With the rise of large language models (LLMs), researchers have found that frontier models can now routinely pass classic false-belief tasks like the Sally–Anne test. A 2023 paper from Microsoft Research first reported that GPT-4 could pass an instance of the test, interpreting this as evidence of "a very advanced level of theory of mind."[13] Kosinski (2024) tested eleven LLMs on 40 bespoke false-belief tasks requiring correct answers across eight scenarios each; GPT-4 solved 75% of tasks, matching the performance of six-year-old children, while older models solved none.[14] Strachan et al. (2024) compared GPT and LLaMA models against 1,907 human participants on a broad battery of theory-of-mind tests and found that GPT-4 performed at or above human levels on false beliefs, indirect requests, and misdirection, though it struggled with detecting faux pas.[15] Street et al. (2025) tested LLMs on higher-order theory-of-mind tasks involving recursive mental state reasoning (e.g., "I think that you believe that she knows") and found that GPT-4 reached adult-level performance overall, exceeding adult performance on sixth-order inferences.[16]

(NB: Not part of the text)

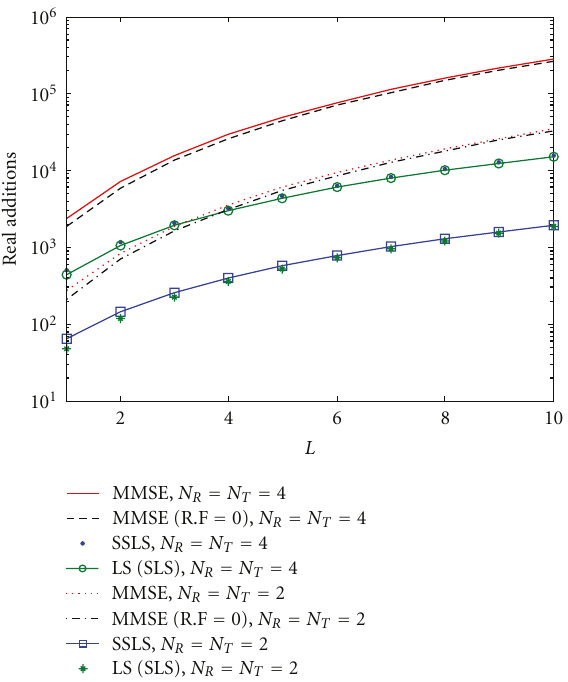
Figure 5: Computational complexity of the LS-based and MMSE channel estimators (Real additions for N T = N R = 2 and N T = N R =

While classic false-belief tasks thus appear to be largely solved by frontier LLMs, debate has shifted to whether this reflects genuine social reasoning or exploitation of surface-level textual patterns. Early work by Ullman (2023) showed that GPT-3.5 failed on trivial alterations to false-belief tasks that humans handle flexibly, though later models have proven more robust to such perturbations.[17][16] Gu et al. (2024) introduced the SimpleToM benchmark, which distinguishes between explicit ToM (identifying what a character knows) and applied ToM (predicting their behavior or judging its rationality). Frontier models scored near-perfectly on explicit ToM but performed far worse on applied ToM without prompting interventions: GPT-4o's behavior prediction accuracy was 49.5% without assistance, rising to 93.5% with chain-of-thought prompting and mental-state reminders.[18] A 2025 commentary responding to Kosinski argued that passing isolated false-belief tasks is insufficient evidence of theory of mind, and that simpler explanations such as associative learning from training data cannot yet be ruled out.[19] A comprehensive survey presented at ACL in 2025 noted that the field has moved beyond simple Sally–Anne-style tasks toward benchmarks covering intentions, desires, emotions, and non-literal communication, and that debate continues over whether LLMs' ToM abilities are genuine or "often superficial and unstable."[20]